Mr Inglis TFI’s Scope 1 and 2 emissions can be handled, but it was the Scope 3 emissions that it could not manage.

“The work done in the US showed us that 98pc of the carbon emissions of our US business came from the meat that we actually bought in.

“So something that is out of hands makes up 98pc of our carbon emission total in our business.”

He said high-end analysis of the Australian business showed that 96pc of the emissions is in the livestock that TFI buys in.

“Based on the carbon price at the moment, which is around $30 a tonne – if we were to offset that as a company we are talking $85 million a year.

“Do you think we are going to get that back from our customers?” he asked.

“Are our customers going to pay that, I don’t know the answer to that to be honest.”

Mr Inglis said the current tools to lower emission intensity included optimising on-farm productivity, through better genetics, quicker turn-off rates, increased weaning rates, decreased mortality, deep rooted perennial pastures, grazing rotations increase legumes, increase , technology supplements are great for the feedlot industry.

“But for out on the farm how do we get around that?”

“We haven’t got the silver bullet and to be honest, if we are going to go net zero from a producer or livestock perspective we need a silver bullet,” he said.

“We need something that fits into your management systems that’s too difficult for producers to adhere to or to manage throughout the year.

Mr Inglis said applying all the current productivity tools could yield a 20-30pc reduction in on-farm carbon emissions.

“These are all part of the story going forward, but they are certainly not all of it.”

“We will need money invested in R&D going forward to try to find something that is easy to manage on farm and fits into your normal management system — we’ll need a silver bullet,” he said.

Mr Inglis said current technologies will give reductions of emissions on farms, but they won’t give a total reduction in carbon emissions.

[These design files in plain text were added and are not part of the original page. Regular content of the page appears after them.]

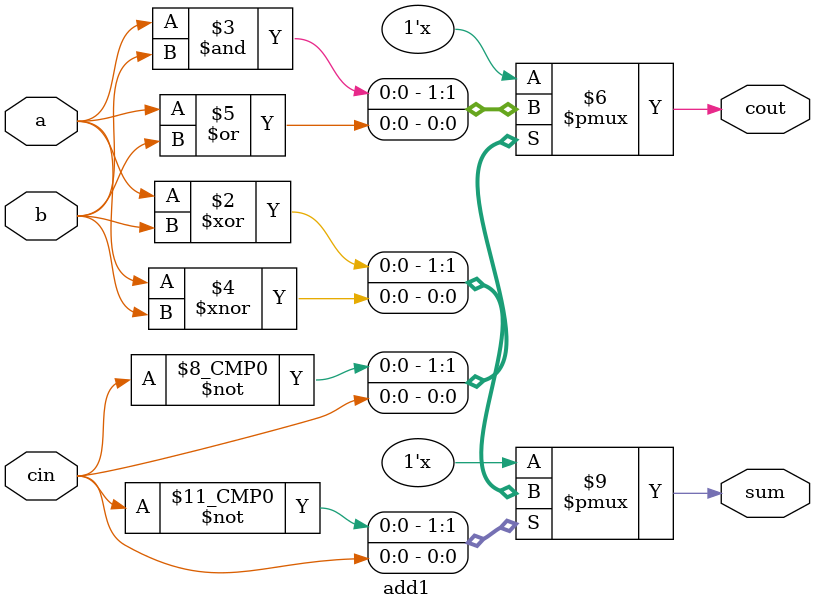
<source format=v>
module adder2_module (
    input [31:0] a,
    input [31:0] b,
    output [31:0] sum
);
	wire[15:0] sum1, sum2;
   wire carry1, carry2;
	
	// We are given module add16
	// module add16 ( input[15:0] a, input[15:0] b, input cin, output[15:0] sum, output cout );
   add16 adder1 ( .a(a[15:0]), .b(b[15:0]), .cin("0"), .sum(sum1), .cout(carry1) );
   add16 adder2 ( .a(a[31:16]), .b(b[31:16]), .cin(carry1), .sum(sum2), .cout(carry2) );
    
   assign sum = {sum2, sum1};
endmodule

module add1 ( input a, input b, input cin, output reg sum, output reg cout );
	always @(*) begin
		case (cin)
			1'b0 : begin 
				sum = a ^ b;
            cout = a & b;
         end
         1'b1 : begin
            sum = a ~^ b;
            cout = a | b;
         end
      endcase
   end
endmodule 
</source>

“It’s the 20:60:20 rule, there will be 20pc of producers that will live it, love it, breathe it, do it, there will be 20pc of producers that rally don’t care and just won’t do it and then there is the 60pc in the middle that we need to try to convince.

“So whatever we do in this space needs to fit into what they currently do,” he said.

“I haven’t got the answers, it may well it’s a bullet that we do put down their throat that sits in their stomach to reduce carbon emissions over that period of time.

“I don’t think we’ve come up with it as yet, but I think we certainly need some work,” Mr Inglis said.

“We’ve got to make easy for producers and industry – we shouldn’t be making it harder for us to do this.”

Mr Inglis said the biggest challenge of TFI in the carbon space was the requirement to report Scope 1, Scope 2 and Scope 3 emissions by 2025, not only to the Australian Government but also to our customers up the chain.

“Current there is no mechanism to be able to do that.”

Mr Inglis said in New Zealand since 2022 all livestock producers have had to put their data into a program to get annual carbon emission and intensity figures.

“In Australia how do we as a processor get the transfer of information from producers to the processor so that we can then report it up?”

He hoped Australia would adopt a similar program to that which has operated in New Zealand and said there was a need for common carbon calculators and platforms.